Write out, exactly and in full, the records given below, but not their pictures.

Segment Start: Supplied entries

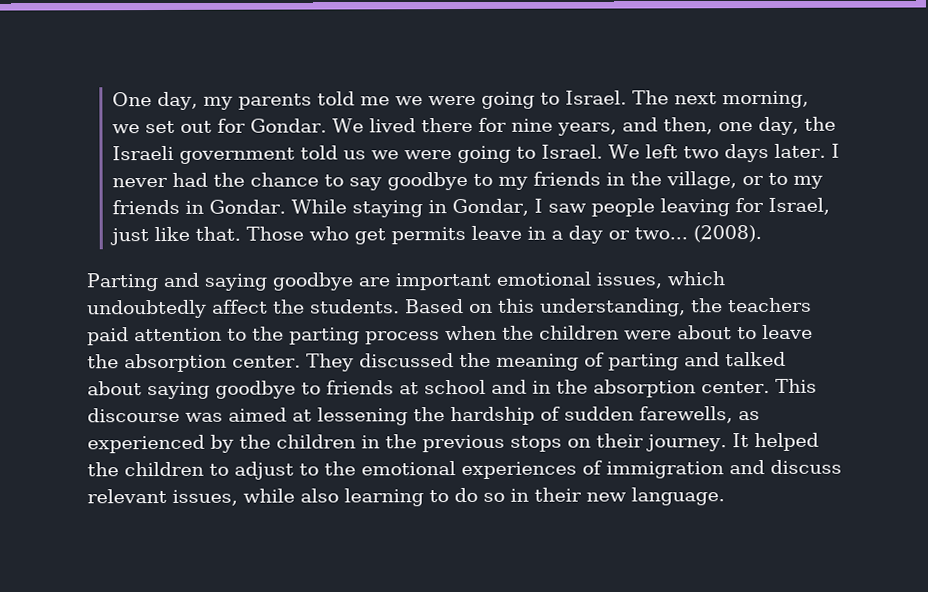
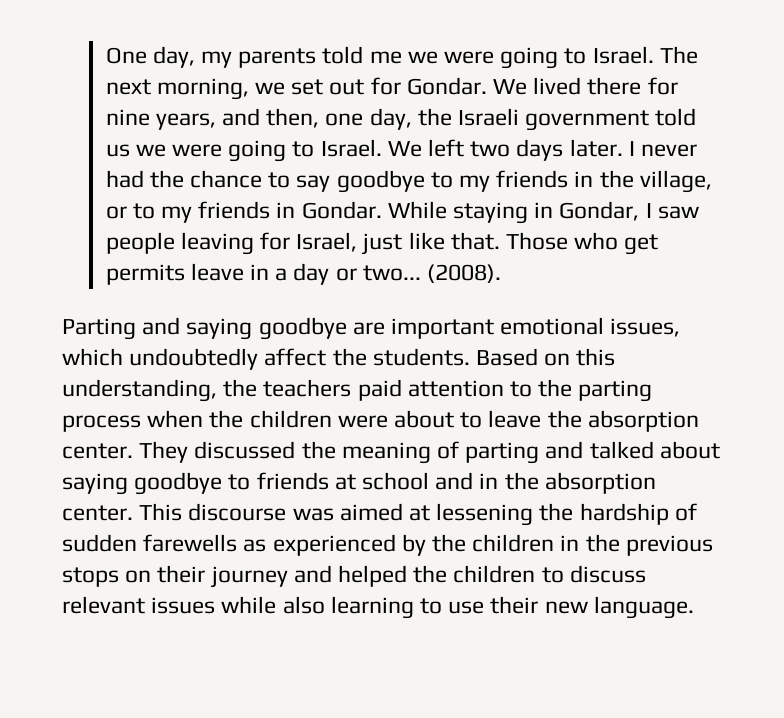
[639,406,733,424] farewells, -> [143,534,238,552] farewells
[646,433,749,452] journey. It -> [210,565,332,588] journey and
[234,460,765,480] adjust to the emotional experiences of immigration and -> (564, 575) none
[172,489,238,506] issues, -> [151,597,216,614] issues
[454,487,529,503] do so in -> [448,601,485,614] use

Segment End: Supplied entries

- **Answer box**
[639,406,733,424] farewells, -> [143,534,238,552] farewells
[646,433,749,452] journey. It -> [210,565,332,588] journey and
[234,460,765,480] adjust to the emotional experiences of immigration and -> (564, 575) none
[172,489,238,506] issues, -> [151,597,216,614] issues
[454,487,529,503] do so in -> [448,601,485,614] use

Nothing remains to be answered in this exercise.